Put every line of the records below into a Markdown table with the columns Row and Line. Number the rows in order and skip any blank lines.

··· Exercise input ···

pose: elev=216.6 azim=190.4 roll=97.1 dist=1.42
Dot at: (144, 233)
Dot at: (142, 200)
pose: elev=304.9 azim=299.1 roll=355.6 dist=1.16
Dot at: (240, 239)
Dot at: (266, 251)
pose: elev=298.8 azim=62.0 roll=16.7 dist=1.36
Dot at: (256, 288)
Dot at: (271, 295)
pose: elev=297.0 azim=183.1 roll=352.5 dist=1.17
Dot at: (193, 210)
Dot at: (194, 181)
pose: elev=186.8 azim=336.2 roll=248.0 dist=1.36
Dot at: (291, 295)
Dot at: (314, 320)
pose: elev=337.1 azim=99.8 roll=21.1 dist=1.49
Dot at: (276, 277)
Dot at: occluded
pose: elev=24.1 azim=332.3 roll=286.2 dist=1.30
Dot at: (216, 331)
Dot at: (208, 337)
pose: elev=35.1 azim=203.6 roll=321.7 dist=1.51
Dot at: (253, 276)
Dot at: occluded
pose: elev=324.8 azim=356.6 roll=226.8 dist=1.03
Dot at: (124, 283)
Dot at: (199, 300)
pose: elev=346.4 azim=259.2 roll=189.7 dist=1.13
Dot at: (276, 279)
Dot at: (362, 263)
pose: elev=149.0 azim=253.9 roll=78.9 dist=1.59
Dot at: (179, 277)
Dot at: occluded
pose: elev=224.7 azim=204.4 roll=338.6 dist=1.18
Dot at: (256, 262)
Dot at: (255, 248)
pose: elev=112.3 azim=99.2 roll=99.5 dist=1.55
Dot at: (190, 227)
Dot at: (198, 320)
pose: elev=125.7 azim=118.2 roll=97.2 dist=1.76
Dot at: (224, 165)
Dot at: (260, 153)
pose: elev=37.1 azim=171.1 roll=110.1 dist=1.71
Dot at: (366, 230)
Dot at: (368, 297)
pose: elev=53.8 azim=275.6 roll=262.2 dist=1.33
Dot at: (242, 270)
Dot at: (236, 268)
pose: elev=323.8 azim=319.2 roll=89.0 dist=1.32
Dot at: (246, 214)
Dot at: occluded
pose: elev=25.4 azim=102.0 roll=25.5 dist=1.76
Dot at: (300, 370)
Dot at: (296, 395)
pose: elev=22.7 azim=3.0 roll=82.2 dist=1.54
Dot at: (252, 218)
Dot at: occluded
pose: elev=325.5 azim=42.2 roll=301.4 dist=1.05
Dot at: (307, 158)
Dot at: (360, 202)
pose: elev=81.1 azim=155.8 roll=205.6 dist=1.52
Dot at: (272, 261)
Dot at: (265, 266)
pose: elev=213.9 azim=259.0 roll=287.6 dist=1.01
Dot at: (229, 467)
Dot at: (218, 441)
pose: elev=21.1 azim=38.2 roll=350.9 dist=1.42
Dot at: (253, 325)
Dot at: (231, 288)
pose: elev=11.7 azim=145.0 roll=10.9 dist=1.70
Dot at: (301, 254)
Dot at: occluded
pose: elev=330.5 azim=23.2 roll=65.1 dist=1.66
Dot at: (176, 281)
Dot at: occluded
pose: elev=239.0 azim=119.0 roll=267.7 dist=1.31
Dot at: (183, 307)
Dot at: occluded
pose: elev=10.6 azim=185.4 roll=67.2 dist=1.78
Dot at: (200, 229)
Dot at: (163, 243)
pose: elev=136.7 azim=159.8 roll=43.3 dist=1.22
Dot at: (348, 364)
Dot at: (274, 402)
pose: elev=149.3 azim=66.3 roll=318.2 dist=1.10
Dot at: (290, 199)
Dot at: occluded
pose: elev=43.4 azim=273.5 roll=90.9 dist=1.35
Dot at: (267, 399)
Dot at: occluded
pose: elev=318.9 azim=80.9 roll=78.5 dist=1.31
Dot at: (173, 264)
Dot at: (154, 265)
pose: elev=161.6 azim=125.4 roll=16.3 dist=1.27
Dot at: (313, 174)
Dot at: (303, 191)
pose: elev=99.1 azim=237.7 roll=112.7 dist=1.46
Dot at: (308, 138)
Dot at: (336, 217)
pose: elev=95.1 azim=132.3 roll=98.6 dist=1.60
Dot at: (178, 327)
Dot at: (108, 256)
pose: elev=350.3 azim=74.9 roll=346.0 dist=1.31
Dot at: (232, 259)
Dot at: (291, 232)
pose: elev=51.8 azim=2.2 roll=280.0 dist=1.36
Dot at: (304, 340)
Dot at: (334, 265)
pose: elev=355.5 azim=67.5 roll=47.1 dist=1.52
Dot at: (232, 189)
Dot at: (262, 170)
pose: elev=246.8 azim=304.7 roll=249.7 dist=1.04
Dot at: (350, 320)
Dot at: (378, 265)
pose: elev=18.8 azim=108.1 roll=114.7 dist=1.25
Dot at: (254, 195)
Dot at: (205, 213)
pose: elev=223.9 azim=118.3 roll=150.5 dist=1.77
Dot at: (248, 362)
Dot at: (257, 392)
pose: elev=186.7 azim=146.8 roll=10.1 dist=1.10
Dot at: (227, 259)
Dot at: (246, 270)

···

Completed task:
| Row | Line |
|---|---|
| 1 | pose: elev=216.6 azim=190.4 roll=97.1 dist=1.42 |
| 2 | Dot at: (144, 233) |
| 3 | Dot at: (142, 200) |
| 4 | pose: elev=304.9 azim=299.1 roll=355.6 dist=1.16 |
| 5 | Dot at: (240, 239) |
| 6 | Dot at: (266, 251) |
| 7 | pose: elev=298.8 azim=62.0 roll=16.7 dist=1.36 |
| 8 | Dot at: (256, 288) |
| 9 | Dot at: (271, 295) |
| 10 | pose: elev=297.0 azim=183.1 roll=352.5 dist=1.17 |
| 11 | Dot at: (193, 210) |
| 12 | Dot at: (194, 181) |
| 13 | pose: elev=186.8 azim=336.2 roll=248.0 dist=1.36 |
| 14 | Dot at: (291, 295) |
| 15 | Dot at: (314, 320) |
| 16 | pose: elev=337.1 azim=99.8 roll=21.1 dist=1.49 |
| 17 | Dot at: (276, 277) |
| 18 | Dot at: occluded |
| 19 | pose: elev=24.1 azim=332.3 roll=286.2 dist=1.30 |
| 20 | Dot at: (216, 331) |
| 21 | Dot at: (208, 337) |
| 22 | pose: elev=35.1 azim=203.6 roll=321.7 dist=1.51 |
| 23 | Dot at: (253, 276) |
| 24 | Dot at: occluded |
| 25 | pose: elev=324.8 azim=356.6 roll=226.8 dist=1.03 |
| 26 | Dot at: (124, 283) |
| 27 | Dot at: (199, 300) |
| 28 | pose: elev=346.4 azim=259.2 roll=189.7 dist=1.13 |
| 29 | Dot at: (276, 279) |
| 30 | Dot at: (362, 263) |
| 31 | pose: elev=149.0 azim=253.9 roll=78.9 dist=1.59 |
| 32 | Dot at: (179, 277) |
| 33 | Dot at: occluded |
| 34 | pose: elev=224.7 azim=204.4 roll=338.6 dist=1.18 |
| 35 | Dot at: (256, 262) |
| 36 | Dot at: (255, 248) |
| 37 | pose: elev=112.3 azim=99.2 roll=99.5 dist=1.55 |
| 38 | Dot at: (190, 227) |
| 39 | Dot at: (198, 320) |
| 40 | pose: elev=125.7 azim=118.2 roll=97.2 dist=1.76 |
| 41 | Dot at: (224, 165) |
| 42 | Dot at: (260, 153) |
| 43 | pose: elev=37.1 azim=171.1 roll=110.1 dist=1.71 |
| 44 | Dot at: (366, 230) |
| 45 | Dot at: (368, 297) |
| 46 | pose: elev=53.8 azim=275.6 roll=262.2 dist=1.33 |
| 47 | Dot at: (242, 270) |
| 48 | Dot at: (236, 268) |
| 49 | pose: elev=323.8 azim=319.2 roll=89.0 dist=1.32 |
| 50 | Dot at: (246, 214) |
| 51 | Dot at: occluded |
| 52 | pose: elev=25.4 azim=102.0 roll=25.5 dist=1.76 |
| 53 | Dot at: (300, 370) |
| 54 | Dot at: (296, 395) |
| 55 | pose: elev=22.7 azim=3.0 roll=82.2 dist=1.54 |
| 56 | Dot at: (252, 218) |
| 57 | Dot at: occluded |
| 58 | pose: elev=325.5 azim=42.2 roll=301.4 dist=1.05 |
| 59 | Dot at: (307, 158) |
| 60 | Dot at: (360, 202) |
| 61 | pose: elev=81.1 azim=155.8 roll=205.6 dist=1.52 |
| 62 | Dot at: (272, 261) |
| 63 | Dot at: (265, 266) |
| 64 | pose: elev=213.9 azim=259.0 roll=287.6 dist=1.01 |
| 65 | Dot at: (229, 467) |
| 66 | Dot at: (218, 441) |
| 67 | pose: elev=21.1 azim=38.2 roll=350.9 dist=1.42 |
| 68 | Dot at: (253, 325) |
| 69 | Dot at: (231, 288) |
| 70 | pose: elev=11.7 azim=145.0 roll=10.9 dist=1.70 |
| 71 | Dot at: (301, 254) |
| 72 | Dot at: occluded |
| 73 | pose: elev=330.5 azim=23.2 roll=65.1 dist=1.66 |
| 74 | Dot at: (176, 281) |
| 75 | Dot at: occluded |
| 76 | pose: elev=239.0 azim=119.0 roll=267.7 dist=1.31 |
| 77 | Dot at: (183, 307) |
| 78 | Dot at: occluded |
| 79 | pose: elev=10.6 azim=185.4 roll=67.2 dist=1.78 |
| 80 | Dot at: (200, 229) |
| 81 | Dot at: (163, 243) |
| 82 | pose: elev=136.7 azim=159.8 roll=43.3 dist=1.22 |
| 83 | Dot at: (348, 364) |
| 84 | Dot at: (274, 402) |
| 85 | pose: elev=149.3 azim=66.3 roll=318.2 dist=1.10 |
| 86 | Dot at: (290, 199) |
| 87 | Dot at: occluded |
| 88 | pose: elev=43.4 azim=273.5 roll=90.9 dist=1.35 |
| 89 | Dot at: (267, 399) |
| 90 | Dot at: occluded |
| 91 | pose: elev=318.9 azim=80.9 roll=78.5 dist=1.31 |
| 92 | Dot at: (173, 264) |
| 93 | Dot at: (154, 265) |
| 94 | pose: elev=161.6 azim=125.4 roll=16.3 dist=1.27 |
| 95 | Dot at: (313, 174) |
| 96 | Dot at: (303, 191) |
| 97 | pose: elev=99.1 azim=237.7 roll=112.7 dist=1.46 |
| 98 | Dot at: (308, 138) |
| 99 | Dot at: (336, 217) |
| 100 | pose: elev=95.1 azim=132.3 roll=98.6 dist=1.60 |
| 101 | Dot at: (178, 327) |
| 102 | Dot at: (108, 256) |
| 103 | pose: elev=350.3 azim=74.9 roll=346.0 dist=1.31 |
| 104 | Dot at: (232, 259) |
| 105 | Dot at: (291, 232) |
| 106 | pose: elev=51.8 azim=2.2 roll=280.0 dist=1.36 |
| 107 | Dot at: (304, 340) |
| 108 | Dot at: (334, 265) |
| 109 | pose: elev=355.5 azim=67.5 roll=47.1 dist=1.52 |
| 110 | Dot at: (232, 189) |
| 111 | Dot at: (262, 170) |
| 112 | pose: elev=246.8 azim=304.7 roll=249.7 dist=1.04 |
| 113 | Dot at: (350, 320) |
| 114 | Dot at: (378, 265) |
| 115 | pose: elev=18.8 azim=108.1 roll=114.7 dist=1.25 |
| 116 | Dot at: (254, 195) |
| 117 | Dot at: (205, 213) |
| 118 | pose: elev=223.9 azim=118.3 roll=150.5 dist=1.77 |
| 119 | Dot at: (248, 362) |
| 120 | Dot at: (257, 392) |
| 121 | pose: elev=186.7 azim=146.8 roll=10.1 dist=1.10 |
| 122 | Dot at: (227, 259) |
| 123 | Dot at: (246, 270) |